Briefing journalists at the end of the meeting, the Minister of Finance, Budget and National Planning, Mrs. Zainab Ahmed, said the approval was sequel to the presentation she jointly made with the Minister of State for Petroleum Resources, Chief Timipre Sylva, which sought the council’s approval for the facility earlier approved by FEC in 2017.
She said the approved sum was a revised lower cost of the facility with 10 per cent discount from the initial sum of $2.89 billion approved in 2017 by FEC.
She said an extensive review of the project had been done and it had been found that the project would have the capacity to repay the loan, adding that the facility will only attract 3.7 per cent interest rate with 12 years repayment period and three years moratorium.The minister explained:“The memorandum was seeking council’s approval for the issuance of a sovereign guarantee to the tune of 85 per cent of the engineering procurement and construction (EPC) contract for the Ajaokuta-Kaduna-Kano project which we call AKK.
“This is not a new contract.
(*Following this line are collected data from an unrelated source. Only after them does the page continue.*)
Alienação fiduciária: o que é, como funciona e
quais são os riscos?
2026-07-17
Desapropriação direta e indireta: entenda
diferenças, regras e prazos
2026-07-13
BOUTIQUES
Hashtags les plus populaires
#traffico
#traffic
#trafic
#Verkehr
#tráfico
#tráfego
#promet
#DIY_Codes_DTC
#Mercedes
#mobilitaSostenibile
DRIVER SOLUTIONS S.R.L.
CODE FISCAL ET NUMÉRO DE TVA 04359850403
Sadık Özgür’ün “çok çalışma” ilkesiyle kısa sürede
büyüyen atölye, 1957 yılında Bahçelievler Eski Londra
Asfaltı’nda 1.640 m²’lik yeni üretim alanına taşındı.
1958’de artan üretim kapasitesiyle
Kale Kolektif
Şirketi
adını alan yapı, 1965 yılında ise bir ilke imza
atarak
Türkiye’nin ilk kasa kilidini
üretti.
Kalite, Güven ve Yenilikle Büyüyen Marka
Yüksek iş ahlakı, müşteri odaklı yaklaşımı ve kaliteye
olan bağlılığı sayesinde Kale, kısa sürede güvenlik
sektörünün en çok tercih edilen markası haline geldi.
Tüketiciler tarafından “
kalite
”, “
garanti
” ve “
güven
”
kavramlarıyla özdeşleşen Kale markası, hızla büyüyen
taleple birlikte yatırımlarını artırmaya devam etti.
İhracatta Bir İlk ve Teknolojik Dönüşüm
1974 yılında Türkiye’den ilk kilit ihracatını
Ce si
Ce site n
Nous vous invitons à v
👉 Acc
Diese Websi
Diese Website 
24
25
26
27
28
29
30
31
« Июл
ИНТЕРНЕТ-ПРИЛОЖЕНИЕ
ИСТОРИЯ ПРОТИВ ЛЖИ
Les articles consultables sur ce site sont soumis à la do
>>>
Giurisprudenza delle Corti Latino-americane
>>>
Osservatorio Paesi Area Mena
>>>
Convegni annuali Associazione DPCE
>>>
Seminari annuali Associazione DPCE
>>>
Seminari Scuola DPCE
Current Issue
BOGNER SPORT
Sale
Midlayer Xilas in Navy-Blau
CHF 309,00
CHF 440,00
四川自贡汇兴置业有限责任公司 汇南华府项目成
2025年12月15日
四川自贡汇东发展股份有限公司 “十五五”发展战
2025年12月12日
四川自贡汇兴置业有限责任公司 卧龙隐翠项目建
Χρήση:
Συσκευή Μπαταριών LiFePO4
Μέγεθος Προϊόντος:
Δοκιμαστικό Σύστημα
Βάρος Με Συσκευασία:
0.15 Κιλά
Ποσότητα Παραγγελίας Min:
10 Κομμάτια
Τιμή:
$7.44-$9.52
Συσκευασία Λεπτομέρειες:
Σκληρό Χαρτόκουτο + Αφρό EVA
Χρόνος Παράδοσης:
It was previously approved by council in 2017 in the sum of $2.89 billion. The memo of today is at a revised cost of $2.571 billion equivalent to a 10 per cent discount of the original sum.
“The previous contract was a contractor financing model.
“The contract that has been approved today is an EPC lump sum contract with the NNPC required to pay 15 per cent of the contract amount while the 85 per cent will be provided by China Shure of China in the form of loan facility with a sovereign guarantee.
“This is a facility that has an interest rate of plus 3.7 per cent with a 12 years repayment period and three years moratorium period.
“We have done an extensive review of this project and we are satisfied that the cash flows from the Ajaokuta-Kaduna-Kano gas pipeline project is sufficient to pay the facility itself.”
Describing the project as one of the cardinal policies of the federal government, she said “it is strategic for national development with a lot of prospects that will be beneficial to the country.”
On other benefits the project, she said it would be environmentally friendly, eradicate gas flaring, and reduce carbon footprint, among other benefits.
“It will also improve the health of the communities of the oil producing areas where gas flaring currently takes place. It will also reduce the carbon footprint and comply with the climate control treaties that Nigeria has committed to.”
“Crude oil production per day is now 2 million barrels and some times, 2.1 million barrels per day production volume is recorded which will cushion the effect of the price fall.”